Rossella, licenziata, insulta il capo su Facebook: gli dovrà dare 4mila euro

Pubblicato il 16 Gennaio 2013 - 19:59 OLTRE 6 MESI FA
Rossella, licenziata, insulta il capo su Facebook: gli dovrà dare 4mila euro

LIVORNO – Rossella Malanima, estetista di Livorno, mesi fa è stata licenziata dal suo datore di lavoro. Mesi dopo, è stata condannata a pagare 4000 euro per aver diffamato quel datore di lavoro che un bel giorno le ha dato il benservito. Tra un fatto e l’altro c’è di mezzo Facebook. Rossella, infatti, non si è limitata a sfogarsi con le amiche. Ha aperto il pc, si è collegata alla sua pagina, e ha scritto un paio di cosette sul suo ex posto di lavoro. Nella fattispecie, queste:“Quel centro estetico fa onco ai bai”, che in livornese significa all’incirca “non è igienicamente consigliabile”. Un amico poco dopo commenta: “Ma non ci lavoravi fino a ieri?”. “Sì, ma per fortuna non più”. E ancora: “E’ un albanese di m…”.

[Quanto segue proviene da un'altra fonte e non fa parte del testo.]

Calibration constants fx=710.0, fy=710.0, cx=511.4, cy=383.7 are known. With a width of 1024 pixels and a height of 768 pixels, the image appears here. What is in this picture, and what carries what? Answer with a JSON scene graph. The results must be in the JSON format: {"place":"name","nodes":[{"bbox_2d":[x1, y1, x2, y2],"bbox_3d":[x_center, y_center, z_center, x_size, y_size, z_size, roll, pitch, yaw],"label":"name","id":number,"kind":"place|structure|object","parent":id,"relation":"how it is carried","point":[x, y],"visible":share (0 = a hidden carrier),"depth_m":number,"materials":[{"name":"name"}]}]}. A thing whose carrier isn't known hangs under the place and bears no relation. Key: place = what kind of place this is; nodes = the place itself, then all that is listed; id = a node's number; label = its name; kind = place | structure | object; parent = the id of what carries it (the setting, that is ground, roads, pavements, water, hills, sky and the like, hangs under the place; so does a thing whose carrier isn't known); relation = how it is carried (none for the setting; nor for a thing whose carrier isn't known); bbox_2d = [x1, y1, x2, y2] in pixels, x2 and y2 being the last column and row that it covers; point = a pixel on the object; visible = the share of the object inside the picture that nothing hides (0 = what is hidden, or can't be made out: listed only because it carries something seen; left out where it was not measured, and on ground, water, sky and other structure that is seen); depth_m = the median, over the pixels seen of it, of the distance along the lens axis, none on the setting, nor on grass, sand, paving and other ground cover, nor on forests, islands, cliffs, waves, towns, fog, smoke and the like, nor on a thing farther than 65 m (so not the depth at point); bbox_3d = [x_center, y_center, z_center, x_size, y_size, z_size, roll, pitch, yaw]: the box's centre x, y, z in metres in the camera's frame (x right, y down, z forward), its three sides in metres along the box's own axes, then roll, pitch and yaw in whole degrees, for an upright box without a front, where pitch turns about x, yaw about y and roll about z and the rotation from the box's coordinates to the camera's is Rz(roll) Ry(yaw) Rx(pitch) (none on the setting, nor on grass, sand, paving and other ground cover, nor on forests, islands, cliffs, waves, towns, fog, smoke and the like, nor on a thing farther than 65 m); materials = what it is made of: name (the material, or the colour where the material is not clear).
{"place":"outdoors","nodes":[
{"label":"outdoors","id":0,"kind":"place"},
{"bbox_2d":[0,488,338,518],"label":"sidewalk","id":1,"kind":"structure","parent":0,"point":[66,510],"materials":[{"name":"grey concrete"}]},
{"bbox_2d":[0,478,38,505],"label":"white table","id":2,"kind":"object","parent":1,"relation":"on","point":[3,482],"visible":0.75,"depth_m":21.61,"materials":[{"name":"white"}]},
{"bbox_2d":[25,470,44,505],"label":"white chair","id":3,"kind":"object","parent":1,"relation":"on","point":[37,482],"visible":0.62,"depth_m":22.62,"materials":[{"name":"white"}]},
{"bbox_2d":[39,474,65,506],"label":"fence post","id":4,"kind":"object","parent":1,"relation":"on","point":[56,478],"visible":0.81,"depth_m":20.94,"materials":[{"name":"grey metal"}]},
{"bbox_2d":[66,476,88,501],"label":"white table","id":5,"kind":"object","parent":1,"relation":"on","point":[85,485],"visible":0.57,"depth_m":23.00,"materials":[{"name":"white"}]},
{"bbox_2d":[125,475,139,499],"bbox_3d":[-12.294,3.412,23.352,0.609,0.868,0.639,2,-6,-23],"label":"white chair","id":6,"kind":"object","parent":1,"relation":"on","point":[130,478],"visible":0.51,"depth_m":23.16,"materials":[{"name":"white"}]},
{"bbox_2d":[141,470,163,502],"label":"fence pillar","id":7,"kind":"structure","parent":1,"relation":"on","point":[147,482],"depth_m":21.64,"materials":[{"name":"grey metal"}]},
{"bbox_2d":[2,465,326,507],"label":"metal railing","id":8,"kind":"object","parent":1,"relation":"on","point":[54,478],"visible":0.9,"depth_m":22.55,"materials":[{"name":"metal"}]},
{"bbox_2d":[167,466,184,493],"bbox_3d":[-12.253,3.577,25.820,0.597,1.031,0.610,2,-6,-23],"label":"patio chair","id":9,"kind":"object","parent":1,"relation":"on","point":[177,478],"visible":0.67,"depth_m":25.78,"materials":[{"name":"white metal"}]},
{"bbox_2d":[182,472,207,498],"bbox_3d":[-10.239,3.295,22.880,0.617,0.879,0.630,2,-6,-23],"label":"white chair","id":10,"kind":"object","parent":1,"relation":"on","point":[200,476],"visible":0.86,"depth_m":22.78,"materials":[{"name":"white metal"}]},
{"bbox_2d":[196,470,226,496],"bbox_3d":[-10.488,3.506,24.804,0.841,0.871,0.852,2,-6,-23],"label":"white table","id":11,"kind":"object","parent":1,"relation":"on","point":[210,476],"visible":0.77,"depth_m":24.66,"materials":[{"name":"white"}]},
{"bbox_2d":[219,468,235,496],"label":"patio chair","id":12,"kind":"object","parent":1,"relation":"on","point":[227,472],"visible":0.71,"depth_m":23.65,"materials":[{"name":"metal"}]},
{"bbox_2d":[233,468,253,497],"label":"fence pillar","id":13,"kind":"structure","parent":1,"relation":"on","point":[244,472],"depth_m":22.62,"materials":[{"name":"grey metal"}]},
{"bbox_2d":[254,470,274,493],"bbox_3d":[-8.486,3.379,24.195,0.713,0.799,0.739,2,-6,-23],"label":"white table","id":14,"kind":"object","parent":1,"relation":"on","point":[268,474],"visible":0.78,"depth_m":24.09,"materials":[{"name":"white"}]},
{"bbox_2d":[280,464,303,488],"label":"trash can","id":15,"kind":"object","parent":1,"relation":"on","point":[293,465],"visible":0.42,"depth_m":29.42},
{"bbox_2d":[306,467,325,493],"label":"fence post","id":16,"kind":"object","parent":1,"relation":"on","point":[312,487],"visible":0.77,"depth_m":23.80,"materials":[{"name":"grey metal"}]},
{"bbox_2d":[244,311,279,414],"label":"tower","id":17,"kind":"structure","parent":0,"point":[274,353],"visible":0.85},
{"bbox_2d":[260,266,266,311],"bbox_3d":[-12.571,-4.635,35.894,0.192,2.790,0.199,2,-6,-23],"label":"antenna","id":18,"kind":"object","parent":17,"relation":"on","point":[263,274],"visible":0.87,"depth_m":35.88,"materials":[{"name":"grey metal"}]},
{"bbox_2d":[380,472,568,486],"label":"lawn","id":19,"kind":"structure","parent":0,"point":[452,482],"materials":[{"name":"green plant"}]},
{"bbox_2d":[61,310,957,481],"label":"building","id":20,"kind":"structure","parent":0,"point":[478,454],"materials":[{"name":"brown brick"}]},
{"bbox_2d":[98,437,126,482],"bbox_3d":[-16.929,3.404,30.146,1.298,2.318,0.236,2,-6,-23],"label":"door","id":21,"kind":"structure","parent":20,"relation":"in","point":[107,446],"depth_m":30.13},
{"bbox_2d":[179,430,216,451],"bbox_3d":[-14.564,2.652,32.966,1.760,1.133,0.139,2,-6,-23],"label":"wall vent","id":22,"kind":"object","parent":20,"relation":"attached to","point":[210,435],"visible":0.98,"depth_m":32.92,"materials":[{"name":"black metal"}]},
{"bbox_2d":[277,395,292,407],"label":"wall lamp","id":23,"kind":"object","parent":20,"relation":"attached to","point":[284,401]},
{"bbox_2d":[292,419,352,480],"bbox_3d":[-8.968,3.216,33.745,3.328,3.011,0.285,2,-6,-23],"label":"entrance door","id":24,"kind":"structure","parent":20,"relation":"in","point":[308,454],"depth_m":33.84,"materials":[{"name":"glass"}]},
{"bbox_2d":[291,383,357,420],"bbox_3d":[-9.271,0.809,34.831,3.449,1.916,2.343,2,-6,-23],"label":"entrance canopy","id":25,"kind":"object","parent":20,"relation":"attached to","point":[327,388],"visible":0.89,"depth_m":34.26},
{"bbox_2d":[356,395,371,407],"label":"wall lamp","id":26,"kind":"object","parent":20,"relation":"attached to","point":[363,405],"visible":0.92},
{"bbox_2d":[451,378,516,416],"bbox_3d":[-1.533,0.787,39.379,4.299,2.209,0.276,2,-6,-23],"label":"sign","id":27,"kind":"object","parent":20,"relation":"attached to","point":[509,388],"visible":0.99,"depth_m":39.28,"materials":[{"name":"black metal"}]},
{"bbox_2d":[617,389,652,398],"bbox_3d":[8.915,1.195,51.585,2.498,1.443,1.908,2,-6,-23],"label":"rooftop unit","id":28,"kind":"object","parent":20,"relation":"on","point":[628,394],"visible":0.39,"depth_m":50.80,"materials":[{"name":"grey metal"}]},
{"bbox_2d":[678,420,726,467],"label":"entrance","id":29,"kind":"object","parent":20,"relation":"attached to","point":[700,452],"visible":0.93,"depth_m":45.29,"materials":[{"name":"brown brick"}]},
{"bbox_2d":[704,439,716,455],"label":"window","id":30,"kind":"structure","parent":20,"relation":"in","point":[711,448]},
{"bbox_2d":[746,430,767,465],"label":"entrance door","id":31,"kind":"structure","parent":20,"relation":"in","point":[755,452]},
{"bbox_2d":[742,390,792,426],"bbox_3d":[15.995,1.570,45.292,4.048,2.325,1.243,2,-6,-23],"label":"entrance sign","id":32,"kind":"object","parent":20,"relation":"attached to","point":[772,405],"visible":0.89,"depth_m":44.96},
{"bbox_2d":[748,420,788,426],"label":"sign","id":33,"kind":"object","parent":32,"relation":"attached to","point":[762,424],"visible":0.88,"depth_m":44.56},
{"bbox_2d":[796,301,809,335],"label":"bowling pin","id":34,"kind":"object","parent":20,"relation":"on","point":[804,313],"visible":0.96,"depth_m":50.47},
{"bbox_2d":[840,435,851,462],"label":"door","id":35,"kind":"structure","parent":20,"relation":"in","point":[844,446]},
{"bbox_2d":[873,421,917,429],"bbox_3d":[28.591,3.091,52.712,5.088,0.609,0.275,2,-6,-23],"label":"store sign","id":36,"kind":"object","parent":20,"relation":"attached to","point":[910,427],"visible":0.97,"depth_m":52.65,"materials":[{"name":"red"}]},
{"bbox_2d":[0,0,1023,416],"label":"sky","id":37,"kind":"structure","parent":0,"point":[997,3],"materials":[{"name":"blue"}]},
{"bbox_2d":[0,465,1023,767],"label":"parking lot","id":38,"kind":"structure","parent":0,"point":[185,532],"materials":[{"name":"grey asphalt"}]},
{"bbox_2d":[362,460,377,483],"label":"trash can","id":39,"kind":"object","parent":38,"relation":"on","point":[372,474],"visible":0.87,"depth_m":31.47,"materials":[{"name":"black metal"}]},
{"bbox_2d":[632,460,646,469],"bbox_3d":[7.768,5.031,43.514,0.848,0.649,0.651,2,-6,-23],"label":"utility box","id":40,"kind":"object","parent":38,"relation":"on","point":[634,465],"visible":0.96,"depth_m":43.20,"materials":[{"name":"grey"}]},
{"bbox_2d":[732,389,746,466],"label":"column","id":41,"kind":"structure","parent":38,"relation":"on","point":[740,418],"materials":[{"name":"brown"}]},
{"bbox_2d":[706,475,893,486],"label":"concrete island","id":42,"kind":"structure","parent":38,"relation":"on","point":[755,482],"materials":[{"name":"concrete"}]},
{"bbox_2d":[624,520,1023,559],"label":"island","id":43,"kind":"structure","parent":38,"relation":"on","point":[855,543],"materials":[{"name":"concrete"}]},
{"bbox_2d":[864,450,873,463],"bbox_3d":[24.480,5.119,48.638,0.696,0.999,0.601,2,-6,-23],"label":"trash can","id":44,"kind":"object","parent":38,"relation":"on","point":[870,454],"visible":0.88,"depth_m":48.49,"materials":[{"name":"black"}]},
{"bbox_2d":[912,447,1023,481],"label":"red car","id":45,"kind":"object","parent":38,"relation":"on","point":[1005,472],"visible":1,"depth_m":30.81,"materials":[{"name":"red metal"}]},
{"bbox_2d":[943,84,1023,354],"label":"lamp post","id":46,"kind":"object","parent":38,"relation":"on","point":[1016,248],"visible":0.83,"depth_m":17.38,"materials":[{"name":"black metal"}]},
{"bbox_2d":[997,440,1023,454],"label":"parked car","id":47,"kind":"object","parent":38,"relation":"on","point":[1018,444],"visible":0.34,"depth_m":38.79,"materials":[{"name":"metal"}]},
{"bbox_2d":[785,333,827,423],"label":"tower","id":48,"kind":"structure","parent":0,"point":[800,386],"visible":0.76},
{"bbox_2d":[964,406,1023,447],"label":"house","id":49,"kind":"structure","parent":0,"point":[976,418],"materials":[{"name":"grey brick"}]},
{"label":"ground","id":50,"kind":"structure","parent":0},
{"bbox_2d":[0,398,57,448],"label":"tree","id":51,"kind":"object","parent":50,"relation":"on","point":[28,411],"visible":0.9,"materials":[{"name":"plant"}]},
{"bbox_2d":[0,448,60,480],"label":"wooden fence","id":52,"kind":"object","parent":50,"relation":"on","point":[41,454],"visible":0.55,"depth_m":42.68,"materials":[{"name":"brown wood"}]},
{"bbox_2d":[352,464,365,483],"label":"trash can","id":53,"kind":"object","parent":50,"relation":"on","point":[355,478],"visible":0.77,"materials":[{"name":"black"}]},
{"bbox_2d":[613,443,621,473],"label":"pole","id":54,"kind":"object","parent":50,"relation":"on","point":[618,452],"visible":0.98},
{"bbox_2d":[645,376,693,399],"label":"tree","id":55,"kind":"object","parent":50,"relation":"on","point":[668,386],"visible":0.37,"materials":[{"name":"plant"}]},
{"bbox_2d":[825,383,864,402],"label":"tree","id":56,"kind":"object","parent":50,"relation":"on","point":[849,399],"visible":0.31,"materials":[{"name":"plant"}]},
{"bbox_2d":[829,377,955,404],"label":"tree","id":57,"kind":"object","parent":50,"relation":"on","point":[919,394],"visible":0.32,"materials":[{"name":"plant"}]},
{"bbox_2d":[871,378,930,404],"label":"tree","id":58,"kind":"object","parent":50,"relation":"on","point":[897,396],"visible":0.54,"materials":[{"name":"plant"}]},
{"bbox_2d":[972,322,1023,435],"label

Chiuso Facebook, magari si sarà sentita più leggera. Peccato che qualche settimana dopo le arriva una querela: diffamazione a mezzo stampa. Ovvero la diffamazione “semplice” con in più l’aggravante di averla pronunciata “urbi et orbi”. E ora Rossella è stata condannata a risarcire il suo ex capo con 4mila euro, sentenza definitiva arrivata in Cassazione. La suprema Corte ha scritto con questa sentenza un principio che farà pensare tutti gli internauti: chi insulta su Facebook o su un qualunque social network, stia attento. Quegli insulti non cadono nel vuoto di un ipotetico mondo virtuale, ma sono visibili agli altri utenti, al nostro “pubblico”. E quindi, come nel caso di Rossella, sono punibili come diffamazione a mezzo stampa, esattamente come il giornalista che diffama tramite giornale, radio, tv o sito internet. Ecco un passaggio della motivazione della sentenza:

“E’ evidente che gli utenti del social network sono consapevoli – e anzi in genere tale effetto non è solo accettato ma è indubbiamente voluto – del fatto che altre persone possano prendere visione delle informazioni scambiate in rete. Infatti, è nota agli utenti di “Facebook” l’eventualità che altri possano in qualche modo individuare e riconoscere le tracce e le informazioni lasciate in un determinato momento sul sito, anche a prescindere dal loro consenso: trattasi dell’attività cosiddetta di “tagging”, che consente, ad esempio, di copiare messaggi e foto pubblicati in bacheca e nel profilo altrui oppure e-mail e conversazioni in “chat”, che di fatto sottrae questo materiale dalla disponibilità dell’autore e sopravvive alla stessa sua eventuale cancellazione dal social network. L’uso di espressioni di valenza denigratoria e lesive della reputazione dei profilo professionale della parte Civile integra sicuramente gli estremi della diffamazione alla luce del detto carattere pubblico del contesto in cui quelle espressioni sono manifestate, della sua conoscenza da parte di più persone e della possibile sua incontrollata diffusione tra i partecipanti alla rete del social network. Lo specifico episodio in trattazione va più esattamente qualificato come delitto di diffamazione aggravato dall’avere arrecato l’ offesa con un mezzo di pubblicità (fattispecie considerata al comma terzo dell’articolo 595 del codice civile ed equiparata, sotto il profilo sanzionatorio, alla diffamazione commessa con il mezzo della stampa)”.